What of the mother of the Irish citizen, Brian, married only one week and on his honeymoon. His new wife is still lying in a hospital here in Athens. His mother came into this church to pray. Her first son died 22 years ago in a motorbike accident, her second son died in a fire in a beautiful part of Greece where he was to have perhaps one of the most wonderful weeks of his life. She has buried 2 husbands and now two sons.

Sometimes I sit and pray, sometimes I just sit.

The three wonderful and dramatic readings represent to us what God is like, who God is, what God does for us. But they sit in stark contrast to what the reality has been for so many families in Greece and beyond during this fateful week. Our hearts go out to all.

The challenge that we are faced with is how we balance out the God we really want to know about, and deep down really want to believe in, and our sheer exasperation in trying to figure out where this last week, and for that matter, any tragedy, leaves our vision of a God of glory, of awe, of love. In our attempts to do so, many find the dilemma too challenging, and for perfectly understandable reasons feel they have to part company with God, because they are left feeling that God has parted company with us.

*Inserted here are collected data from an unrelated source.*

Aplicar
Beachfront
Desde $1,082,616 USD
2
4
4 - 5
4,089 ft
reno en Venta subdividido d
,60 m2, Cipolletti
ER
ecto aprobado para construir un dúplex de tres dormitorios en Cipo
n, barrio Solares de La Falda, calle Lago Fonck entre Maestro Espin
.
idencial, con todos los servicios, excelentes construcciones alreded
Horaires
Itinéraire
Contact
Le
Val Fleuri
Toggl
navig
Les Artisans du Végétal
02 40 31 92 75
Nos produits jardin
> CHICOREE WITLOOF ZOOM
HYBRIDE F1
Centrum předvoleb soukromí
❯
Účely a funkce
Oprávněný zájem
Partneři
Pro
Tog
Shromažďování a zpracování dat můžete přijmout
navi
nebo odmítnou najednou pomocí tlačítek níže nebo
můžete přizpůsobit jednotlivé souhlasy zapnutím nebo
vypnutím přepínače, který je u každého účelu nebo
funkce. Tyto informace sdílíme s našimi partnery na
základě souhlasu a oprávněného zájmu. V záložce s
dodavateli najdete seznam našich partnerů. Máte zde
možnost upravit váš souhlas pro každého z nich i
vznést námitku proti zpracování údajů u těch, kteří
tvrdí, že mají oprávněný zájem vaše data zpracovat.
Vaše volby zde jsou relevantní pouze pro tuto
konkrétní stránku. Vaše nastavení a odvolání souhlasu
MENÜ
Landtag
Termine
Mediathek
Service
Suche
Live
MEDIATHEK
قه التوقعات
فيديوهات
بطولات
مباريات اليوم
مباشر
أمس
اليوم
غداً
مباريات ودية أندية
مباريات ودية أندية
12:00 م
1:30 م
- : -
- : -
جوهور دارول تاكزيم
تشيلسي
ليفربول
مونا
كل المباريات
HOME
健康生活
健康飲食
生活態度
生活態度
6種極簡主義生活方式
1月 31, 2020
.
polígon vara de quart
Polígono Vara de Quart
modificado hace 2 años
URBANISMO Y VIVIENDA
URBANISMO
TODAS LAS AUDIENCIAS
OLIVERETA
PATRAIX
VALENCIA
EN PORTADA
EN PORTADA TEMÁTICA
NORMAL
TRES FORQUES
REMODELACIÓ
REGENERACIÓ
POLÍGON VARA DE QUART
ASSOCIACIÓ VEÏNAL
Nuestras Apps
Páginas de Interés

Some will look to priests and pastors to try and explain the conundrum. So I will do so to the best of my ability. (Pause) Sometimes I sit and pray. Sometimes I just sit.

However, before I leave it there, so unsatisfactorily answered, there are just a few things I would wish to draw out. When I visited Sue in hospital someone said, in naturally normal language, that Sue had been very lucky. I had seen Sue earlier in the week in Evangelismos hospital, so I could safely say in reply that I did not think it was luck. Sue says that she knew she was not trying to survive alone and unaided.

Mr. Japatia, a brave man who ran along the corridors of the hotel waking everyone up and urging them to make a run for it before the flames engulfed the hotel, and who has paid the price of his bravery with badly burned legs, was immediate in saying that he had found this extra energy by the power of God and that it was in God that he found his survival. We acknowledged that he from an Asian faith, and me as a Christian,  there is only one God.

And what of Mrs. O’ Callaghan-Westropp, struggling to deal not just with the effects of one loss in her life, but many over these years? As together we lit a candle on the altar here for Brian she stared at its light, and maybe unknowingly said, ‘This is what I have left now.’

So in this very baffling week, I would want to urge everyone not to be too hard on themselves by trying to make sense of everything. You can sit and pray if you wish, but you can just sit. When we do this we might find that God has not gone, but like Sue, Mr. Japatia, Mrs. O’Callaghan-Westropp, we might just faintly hear those words of Jesus in the midst of the storm. ‘It is I. Do not be afraid.’ (John 6, 20).